Extract all lines from the data beneath that include the word "casing".

* RECORDS FOR PROCESSING
────────
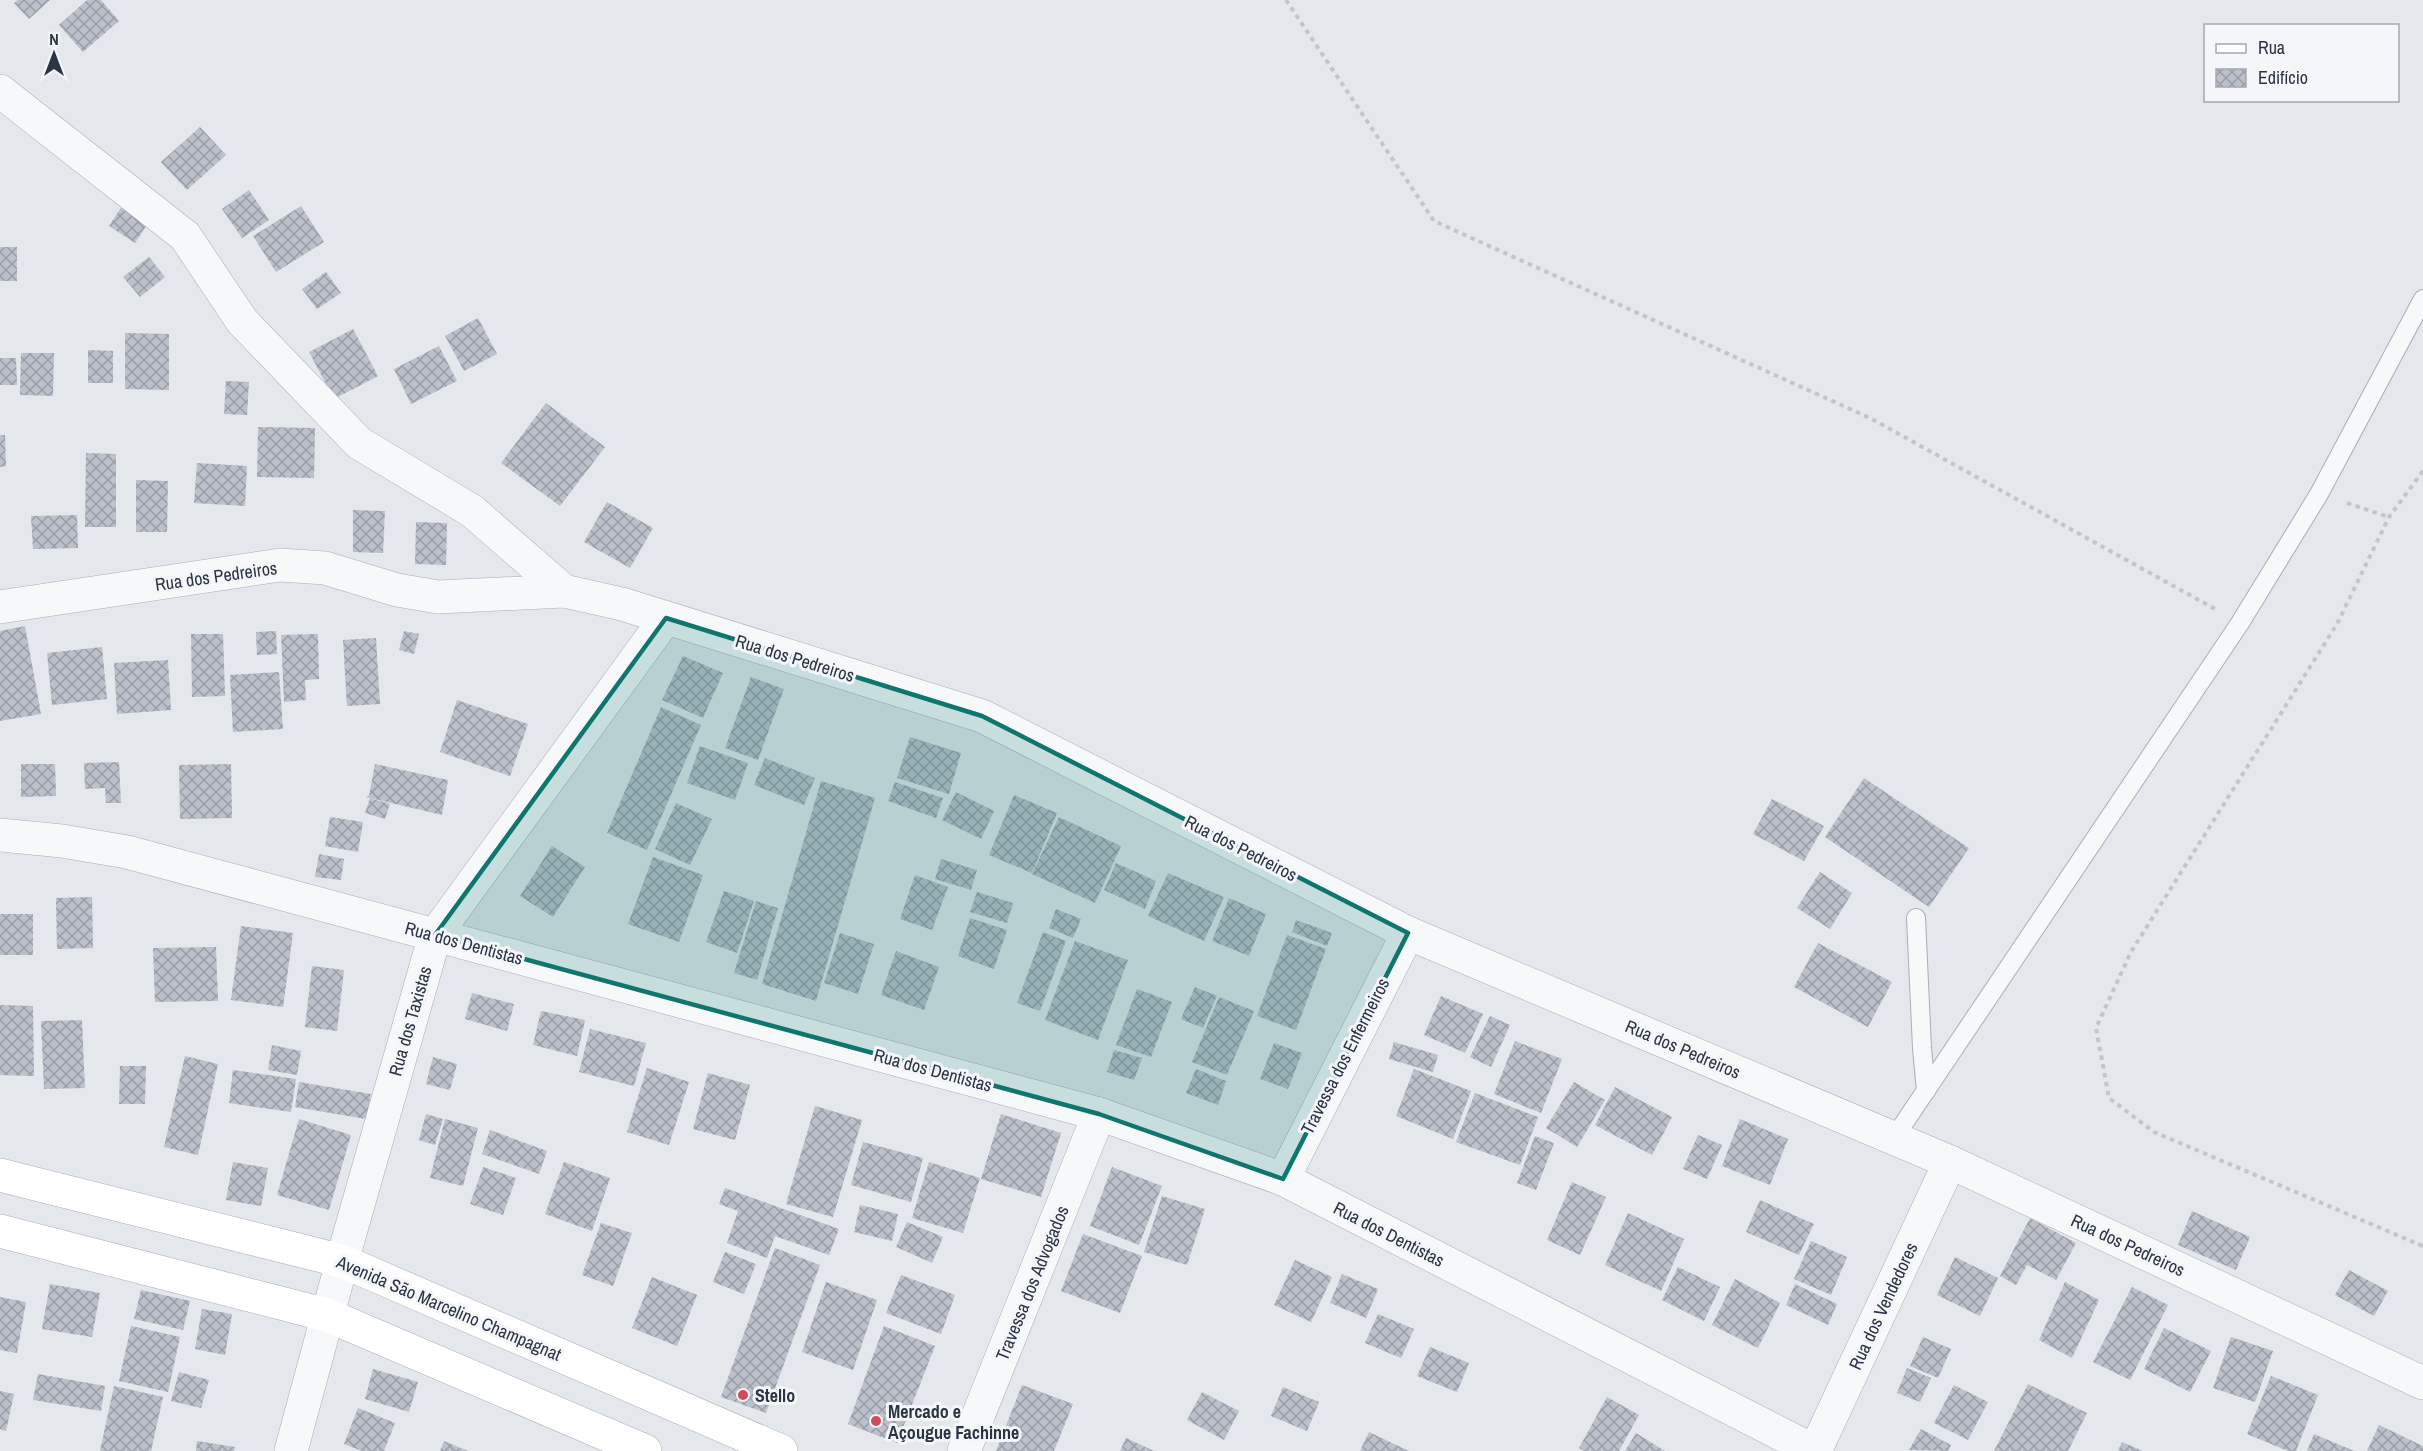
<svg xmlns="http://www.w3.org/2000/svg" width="2423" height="1451" font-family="'Archivo Narrow',sans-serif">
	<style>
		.building { fill: url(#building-cross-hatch) }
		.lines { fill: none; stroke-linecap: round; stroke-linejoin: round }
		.lane-casing { stroke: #a9aeb7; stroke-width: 20 }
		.street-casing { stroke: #a9aeb7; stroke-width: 34 }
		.secondary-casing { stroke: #a9aeb7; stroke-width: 34 }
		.path { stroke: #c2c5cb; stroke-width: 4; stroke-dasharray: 4.5 4.5; stroke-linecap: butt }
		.lane { stroke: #f7f8fa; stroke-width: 18 }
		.street { stroke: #f7f8fa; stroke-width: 33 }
		.secondary { stroke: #fff; stroke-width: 33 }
		.marked { fill: #0f766e; fill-opacity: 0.2; stroke: #0f766e; stroke-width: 4.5; stroke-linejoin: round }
		.poi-dot { fill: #d1495b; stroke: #f4f6f9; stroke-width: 2 }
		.labels { text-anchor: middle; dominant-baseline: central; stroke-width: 6; stroke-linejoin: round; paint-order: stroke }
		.street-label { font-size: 18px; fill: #2b3445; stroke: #f4f6f9 }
		.poi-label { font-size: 18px; font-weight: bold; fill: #2b3445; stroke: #f4f6f9; text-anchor: start }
	</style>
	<defs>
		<pattern id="building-cross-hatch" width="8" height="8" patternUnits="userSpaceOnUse" patternTransform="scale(1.5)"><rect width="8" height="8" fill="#bbc0ca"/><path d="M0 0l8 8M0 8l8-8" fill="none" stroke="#989da6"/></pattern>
	</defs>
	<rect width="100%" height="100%" fill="#e4e7ec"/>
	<g class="building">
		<path d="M18,0H50L29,19L14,3Z"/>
		<path d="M87,0H101L119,21L83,52L59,25Z"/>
		<path d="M200,127L226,155L187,190L161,162Z"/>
		<path d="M249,190L269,220L242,238L222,209Z"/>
		<path d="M124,203L150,220L135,243L109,226Z"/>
		<path d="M301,206L324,242L276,272L253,236Z"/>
		<rect x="0" y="247" width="17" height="34"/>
		<path d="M149,257L165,277L140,297L123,277Z"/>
		<path d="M326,272L341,293L317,309L302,289Z"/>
		<path d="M478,318L497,354L464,371L445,336Z"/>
		<path d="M353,329L378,376L334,399L309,352Z"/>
		<path d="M125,333L169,334V390L125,389Z"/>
		<path d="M439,346L457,381L411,404L394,369Z"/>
		<path d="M88,350L113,351V383H88Z"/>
		<path d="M21,353H54L53,396L20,395Z"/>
		<path d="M0,358H16L17,385H0Z"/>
		<path d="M226,381L249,382L247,415L224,414Z"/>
		<path d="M546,403L605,447L560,506L501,463Z"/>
		<path d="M258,427L315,428L314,478L257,477Z"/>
		<path d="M0,435H5L6,466L0,467Z"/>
		<path d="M86,453L116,454V527H85Z"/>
		<path d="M197,463L247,466L245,506L194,503Z"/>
		<path d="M136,480L168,481L167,532H136Z"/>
		<path d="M607,502L653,528L630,568L584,542Z"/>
		<path d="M353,510L385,511L383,553L353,552Z"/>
		<path d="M77,515L78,548L33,549L31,516Z"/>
		<path d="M416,522L447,523L446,565L415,564Z"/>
		<path d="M25,626L41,714L0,721V631Z"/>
		<path d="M276,631L277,654L257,655L256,632Z"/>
		<path d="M404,631L419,634L414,654L399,650Z"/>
		<path d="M191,634H223L225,696L192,697Z"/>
		<path d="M318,634L319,679L305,680L306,700L284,702L281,635Z"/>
		<path d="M376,638L380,704L347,706L343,640Z"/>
		<path d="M102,647L107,699L52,705L47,653Z"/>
		<path d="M683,656L723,673L703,718L662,700Z"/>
		<path d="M168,660L171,710L117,714L114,663Z"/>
		<path d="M279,672L283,729L233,732L230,675Z"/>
		<path d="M751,677L784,689L758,760L725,748Z"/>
		<path d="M457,700L528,724L510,776L440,752Z"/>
		<path d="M661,707L701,725L647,850L607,833Z"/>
		<path d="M910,737L961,753L949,794L897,778Z"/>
		<path d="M700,746L748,763L735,800L687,783Z"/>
		<path d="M765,758L815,778L804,805L754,785Z"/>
		<path d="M119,762L121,803H106L105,788L85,789L84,763Z"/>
		<path d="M21,764H55L56,796L21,797Z"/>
		<path d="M231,764L232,818L180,819L179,765Z"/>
		<path d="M375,764L448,780L442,815L366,797L369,796Z"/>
		<path d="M1864,778L1969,848L1929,907L1825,837Z"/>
		<path d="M821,781L875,798L816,1001L762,984Z"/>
		<path d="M895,782L943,798L936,818L888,801Z"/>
		<path d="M956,792L994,811L981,839L942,820Z"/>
		<path d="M1014,795L1057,813L1032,873L989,855Z"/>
		<path d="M370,798L390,804L385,819L365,813Z"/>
		<path d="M1772,799L1824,826L1804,861L1753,834Z"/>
		<path d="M676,803L712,819L690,865L655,849Z"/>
		<path d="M330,817L363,822L358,852L325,846Z"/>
		<path d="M1059,817L1121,846L1095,903L1032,874Z"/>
		<path d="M552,846L585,867L553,917L520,896Z"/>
		<path d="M319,854L344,859L341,880L315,877Z"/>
		<path d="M653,857L703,875L679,942L628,924Z"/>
		<path d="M941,859L977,870L971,890L935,879Z"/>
		<path d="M1116,863L1156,881L1145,909L1104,890Z"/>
		<path d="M1820,872L1852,893L1830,929L1797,908Z"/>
		<path d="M1168,873L1224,897L1204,941L1148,916Z"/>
		<path d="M915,875L948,887L932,930L900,919Z"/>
		<path d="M724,891L754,901L737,953L706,942Z"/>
		<path d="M977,892L1013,903L1007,923L970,912Z"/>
		<path d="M92,897L93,948L57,949L56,898Z"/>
		<path d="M1229,898L1266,914L1249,956L1212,941Z"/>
		<path d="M756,901L778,908L757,980L734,973Z"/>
		<path d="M1056,909L1081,919L1073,938L1049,928Z"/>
		<rect x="0" y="914" width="33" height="41"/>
		<path d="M970,918L1007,930L994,969L958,956Z"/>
		<path d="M1296,920L1332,933L1327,946L1292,932Z"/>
		<path d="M241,926L293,933L283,1007L231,1000Z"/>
		<path d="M1043,932L1066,941L1040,1011L1017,1003Z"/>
		<path d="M840,933L874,944L858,994L824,983Z"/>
		<path d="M1287,935L1326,949L1296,1030L1257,1016Z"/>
		<path d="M1075,941L1128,960L1098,1040L1045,1020Z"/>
		<path d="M1818,943L1892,982L1868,1027L1794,987Z"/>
		<path d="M216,947L218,1001L155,1002L153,948Z"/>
		<path d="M896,951L939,967L924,1010L881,995Z"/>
		<path d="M312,966L344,970L337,1031L305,1027Z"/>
		<path d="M1195,987L1217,996L1203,1028L1181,1019Z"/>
		<path d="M1137,989L1172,1002L1151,1057L1116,1045Z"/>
		<path d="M472,993L514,1004L507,1031L465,1019Z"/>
		<path d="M1441,996L1483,1014L1465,1053L1424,1035Z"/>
		<path d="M1219,997L1254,1011L1227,1075L1192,1062Z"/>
		<path d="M0,1005L33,1006L34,1076L0,1075Z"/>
		<path d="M541,1011L585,1020L577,1056L533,1045Z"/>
		<path d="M1490,1016L1510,1025L1491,1067L1470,1057Z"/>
		<path d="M82,1020L85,1088L44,1089L41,1021Z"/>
		<path d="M590,1029L646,1043L634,1086L579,1072Z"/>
		<path d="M1515,1041L1562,1059L1541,1113L1494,1094Z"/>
		<path d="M1394,1042L1438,1055L1433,1072L1389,1059Z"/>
		<path d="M1274,1043L1302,1053L1288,1089L1260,1079Z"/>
		<path d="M272,1045L301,1051L297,1075L268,1070Z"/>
		<path d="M1114,1050L1142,1058L1134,1080L1107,1072Z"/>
		<path d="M185,1056L218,1064L198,1155L164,1147Z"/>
		<path d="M433,1057L457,1064L450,1090L426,1084Z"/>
		<path d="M120,1066H146L145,1104H119Z"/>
		<path d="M647,1068L689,1082L669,1145L627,1132Z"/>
		<path d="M1196,1069L1226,1081L1218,1105L1186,1093Z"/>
		<path d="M1414,1069L1471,1091L1453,1139L1396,1116Z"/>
		<path d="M233,1070L296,1079L291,1112L229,1103Z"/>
		<path d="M708,1073L750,1085L735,1140L693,1129Z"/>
		<path d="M299,1082L371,1094L366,1119L295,1107Z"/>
		<path d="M1574,1082L1605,1100L1577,1147L1546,1128Z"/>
		<path d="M1615,1087L1672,1117L1652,1155L1595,1125Z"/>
		<path d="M1475,1093L1538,1117L1520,1165L1456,1142Z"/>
		<path d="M815,1106L862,1120L833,1217L786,1204Z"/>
		<path d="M426,1114L443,1119L435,1145L419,1140Z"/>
		<path d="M1001,1114L1061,1133L1041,1197L981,1179Z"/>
		<path d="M299,1119L351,1135L329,1210L277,1195Z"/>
		<path d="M445,1119L478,1128L463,1186L430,1178Z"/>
		<path d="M1740,1119L1788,1139L1770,1185L1722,1166Z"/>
		<path d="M490,1130L547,1151L539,1174L482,1154Z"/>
		<path d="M1698,1135L1722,1145L1707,1179L1683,1169Z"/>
		<path d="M1535,1136L1554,1143L1536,1190L1517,1183Z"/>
		<path d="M863,1142L923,1158L911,1202L851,1185Z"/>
		<path d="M233,1162L268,1168L261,1206L226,1200Z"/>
		<path d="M564,1162L610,1178L592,1231L545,1214Z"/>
		<path d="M929,1162L980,1178L963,1233L912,1218Z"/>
		<path d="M483,1167L516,1178L503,1215L470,1204Z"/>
		<path d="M1112,1167L1162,1186L1139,1245L1090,1226Z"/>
		<path d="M1572,1182L1606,1197L1580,1255L1547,1240Z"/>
		<path d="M725,1188L839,1229L829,1255L775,1236L767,1258L727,1243L738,1211L719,1204Z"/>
		<path d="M1162,1196L1205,1209L1187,1265L1144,1252Z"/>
		<path d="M1760,1200L1814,1224L1799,1255L1746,1232Z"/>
		<path d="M860,1205L898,1214L892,1241L854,1232Z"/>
		<path d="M2192,1211L2250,1237L2236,1270L2178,1245Z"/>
		<path d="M1628,1213L1684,1239L1661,1291L1605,1265Z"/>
		<path d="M2030,1218L2076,1243L2056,1280L2027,1265L2016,1285L2000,1276Z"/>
		<path d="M907,1222L943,1237L932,1263L896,1247Z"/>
		<path d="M601,1223L632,1233L613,1286L582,1275Z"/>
		<path d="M1083,1234L1142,1256L1120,1313L1061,1291Z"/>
		<path d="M1811,1241L1847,1257L1831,1295L1794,1279Z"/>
		<path d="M775,1248L820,1265L766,1413L721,1397Z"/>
		<path d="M725,1252L756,1264L744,1294L713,1282Z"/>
		<path d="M1955,1257L1998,1278L1980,1316L1937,1295Z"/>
		<path d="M1295,1260L1332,1277L1311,1322L1274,1305Z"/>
		<path d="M1678,1267L1720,1287L1704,1321L1662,1300Z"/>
		<path d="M2349,1270L2388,1291L2374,1316L2335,1295Z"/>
		<path d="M1342,1274L1378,1289L1366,1318L1330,1303Z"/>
		<path d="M901,1275L955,1295L941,1334L886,1313Z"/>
		<path d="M652,1277L697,1295L677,1346L632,1328Z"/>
		<path d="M1735,1279L1780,1303L1758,1348L1712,1325Z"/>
		<path d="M826,1282L877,1300L853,1370L802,1352Z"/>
		<path d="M2065,1282L2099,1300L2072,1358L2039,1340Z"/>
		<path d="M50,1284L100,1293L92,1337L42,1329Z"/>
		<path d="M1795,1284L1837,1304L1828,1325L1786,1305Z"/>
		<path d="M2132,1287L2168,1305L2130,1380L2093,1362Z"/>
		<path d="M141,1290L190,1301L183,1330L134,1319Z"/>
		<path d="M0,1297L26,1302L17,1353L0,1350Z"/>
		<path d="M202,1309L232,1314L225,1355L195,1349Z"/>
		<path d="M1378,1314L1414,1329L1401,1358L1365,1343Z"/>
		<path d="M131,1326L180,1337L168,1392L119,1381Z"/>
		<path d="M884,1326L935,1346L897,1443L848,1424Z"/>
		<path d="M2164,1328L2211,1351L2190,1392L2144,1369Z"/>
		<path d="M1923,1337L1951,1349L1938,1378L1910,1366Z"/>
		<path d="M2231,1337L2273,1351L2255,1402L2213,1388Z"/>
		<path d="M1430,1347L1469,1363L1457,1392L1417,1376Z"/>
		<path d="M1907,1368L1931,1378L1920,1402L1897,1393Z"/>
		<path d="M373,1369L418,1382L409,1412L365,1399Z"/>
		<path d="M179,1372L209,1380L201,1408L171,1401Z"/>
		<path d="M38,1374L105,1386L101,1411L33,1400Z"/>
		<path d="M2271,1376L2318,1395L2296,1451H2288L2247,1434Z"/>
		<path d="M2028,1384L2087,1413L2068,1451H1994Z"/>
		<path d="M1022,1385L1073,1404L1054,1451H996Z"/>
		<path d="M1954,1385L1988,1402L1968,1440L1934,1423Z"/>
		<path d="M114,1386L163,1397L151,1451H100Z"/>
		<path d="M1283,1387L1319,1402L1307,1431L1271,1416Z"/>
		<path d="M0,1391L14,1394L6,1431L0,1429Z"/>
		<path d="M1202,1392L1239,1411L1224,1440L1187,1420Z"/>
		<path d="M1607,1397L1639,1415L1619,1451H1584L1579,1448Z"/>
		<path d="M358,1408L395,1423L384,1451H362L344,1444Z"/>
		<path d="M2379,1425L2423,1446V1451H2367Z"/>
		<path d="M1921,1429L1951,1445L1948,1451L1909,1450Z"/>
		<path d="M1369,1432L1409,1451H1360Z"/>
		<path d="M1636,1433L1665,1451H1625Z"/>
		<path d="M2314,1434L2354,1451H2307Z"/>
		<path d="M1126,1438L1154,1451H1120Z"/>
		<path d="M197,1441L235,1447L234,1451H196Z"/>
		<path d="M444,1441L468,1451H440Z"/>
		<path d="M2122,1442L2143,1451H2118Z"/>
	</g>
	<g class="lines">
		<defs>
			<g id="lane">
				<path d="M1916,918L1922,1048L1926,1091"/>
				<path d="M1894,1138L2240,623L2319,494L2423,299"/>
			</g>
			<g id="street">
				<path d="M0,91L185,236L242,321L359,443L472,511L564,591"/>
				<path d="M0,607L280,565L325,568L397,590L438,597L564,591L622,604L982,716L1408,933L1950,1162L2423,1383"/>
				<path d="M0,835L62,841L127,852L1099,1114L1283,1179L1814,1451"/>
				<path d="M1283,1179L1408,933"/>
				<path d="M291,1451L348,1240L435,935L666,618"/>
				<path d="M964,1451L1099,1114"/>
				<path d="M1815,1451L1950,1162"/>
			</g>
			<g id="secondary">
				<path d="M0,1175L342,1261L781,1451"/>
				<path d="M0,1231L327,1315L645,1451"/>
			</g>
		</defs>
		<use href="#lane" class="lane-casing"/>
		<use href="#street" class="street-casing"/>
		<use href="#secondary" class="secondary-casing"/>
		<g class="path">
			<path d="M1286,0L1434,221L1870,418L2215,609"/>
			<path d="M2423,471L2389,517L2337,624L2131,952L2096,1028L2109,1098L2154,1132L2423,1246"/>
			<path d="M2347,503L2389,517"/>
		</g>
		<use href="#lane" class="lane"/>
		<use href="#street" class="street"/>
		<use href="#secondary" class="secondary"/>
	</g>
	<path class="marked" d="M666,618L982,716L1408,933L1283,1179L1099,1114L435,935Z"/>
	<g class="poi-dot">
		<circle cx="743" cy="1395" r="6"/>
		<circle cx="876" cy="1421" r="6"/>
	</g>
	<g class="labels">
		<g class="street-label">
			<text transform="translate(216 576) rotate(-8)">Rua dos Pedreiros</text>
			<text transform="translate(795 658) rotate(17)">Rua dos Pedreiros</text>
			<text transform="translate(1241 848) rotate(27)">Rua dos Pedreiros</text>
			<text transform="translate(464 943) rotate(15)">Rua dos Dentistas</text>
			<text transform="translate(410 1021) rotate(-74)">Rua dos Taxistas</text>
			<text transform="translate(1683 1049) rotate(23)">Rua dos Pedreiros</text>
			<text transform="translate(1345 1056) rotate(-63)">Travessa dos Enfermeiros</text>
			<text transform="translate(933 1070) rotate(15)">Rua dos Dentistas</text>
			<text transform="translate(1389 1234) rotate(27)">Rua dos Dentistas</text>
			<text transform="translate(2128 1245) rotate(25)">Rua dos Pedreiros</text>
			<text transform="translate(1032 1283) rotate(-68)">Travessa dos Advogados</text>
			<text transform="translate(1883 1306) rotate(-65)">Rua dos Vendedores</text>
			<text transform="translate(449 1308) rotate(23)">Avenida São Marcelino Champagnat</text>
		</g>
		<g class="poi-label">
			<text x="755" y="1395">Stello</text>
			<text x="888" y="1411">Mercado e<tspan x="888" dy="21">Açougue Fachinne</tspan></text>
		</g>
	</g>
	<rect x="2204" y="24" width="195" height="78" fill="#f4f6f9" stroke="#a4a8b1" stroke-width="1.5"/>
	<rect x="2216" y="44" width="30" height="9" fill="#ffffff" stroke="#a4a8b1" stroke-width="1.5"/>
	<text x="2258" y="54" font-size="18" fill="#2b3445">Rua</text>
	<rect x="2216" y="69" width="30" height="18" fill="url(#building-cross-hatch)" stroke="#a4a8b1" stroke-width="1.5"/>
	<text x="2258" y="84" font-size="18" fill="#2b3445">Edifício</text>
	<g transform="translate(54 54)" stroke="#f4f6f9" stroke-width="4.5" paint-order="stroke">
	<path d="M0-4.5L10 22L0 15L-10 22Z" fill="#2b3445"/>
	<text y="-9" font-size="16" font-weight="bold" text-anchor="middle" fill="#2b3445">N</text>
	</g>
</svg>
────────
* EXERCISE SOLUTION
		.lane-casing { stroke: #a9aeb7; stroke-width: 20 }
		.street-casing { stroke: #a9aeb7; stroke-width: 34 }
		.secondary-casing { stroke: #a9aeb7; stroke-width: 34 }
		<use href="#lane" class="lane-casing"/>
		<use href="#street" class="street-casing"/>
		<use href="#secondary" class="secondary-casing"/>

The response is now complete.